Check out the Scientific American article "Use It and Lose It: The Outsize Effect of U.S. Consumption on the Environment" -

This focuses only on the 'environmental impact of US consumption habits' - and it obviously did not take Robert Hansen into conideration. Take it up with the Scientific American - they really should learn to do better.

I do recall that you had often boasted about your:
- -- US $ 200,000 p.a. income;
- -- two cars;
- -- lovely house;
- -- holidays anywhere you choose a couple of times a year;
- -- going out to dinner whenever you choose;
- -- etc, etc, etc.

I'm by no means grudging you any of the above 'goodies' enclosed between "RHRHRHRHRH"- but there IS a slight 'discrepancy' between the above and your claim that you "didn?t consume anywhere near 26 (or more indians last year, maybe 3 or 4.:)".

That listing is clearly beyond the combined wherewithal of not just 26 average Indians - it is beyond the combined wherewithal of I'd guess around 100 average Indians!

You evidently hadn't noticed the discrepancy.
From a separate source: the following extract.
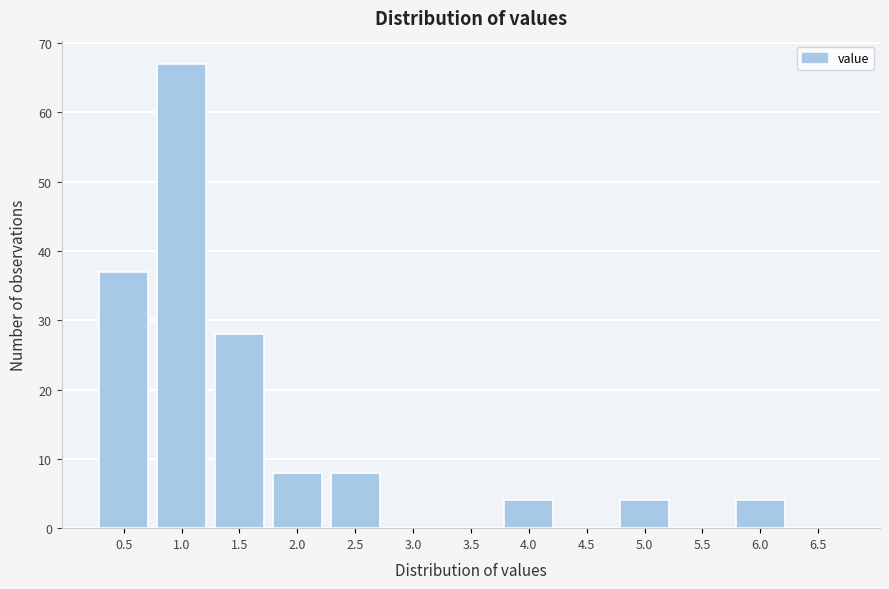

Reading right to left, list all the values displayed in this chart.

6.5=0	6.0=4	5.5=0	5.0=4	4.5=0	4.0=4	3.5=0	3.0=0	2.5=8	2.0=8	1.5=28	1.0=67	0.5=37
Or your understanding the world around you is deficient. Or perhaps it is just your mathematical skills (addition, etc) are poor. Or something. Inexpensive courses are readily available in India that could help if you wish to rectify such lacks of specific needed skills. I don't believe that we have, as yet, courses to rectify sloppy thinking, but we do have good courses for many other things.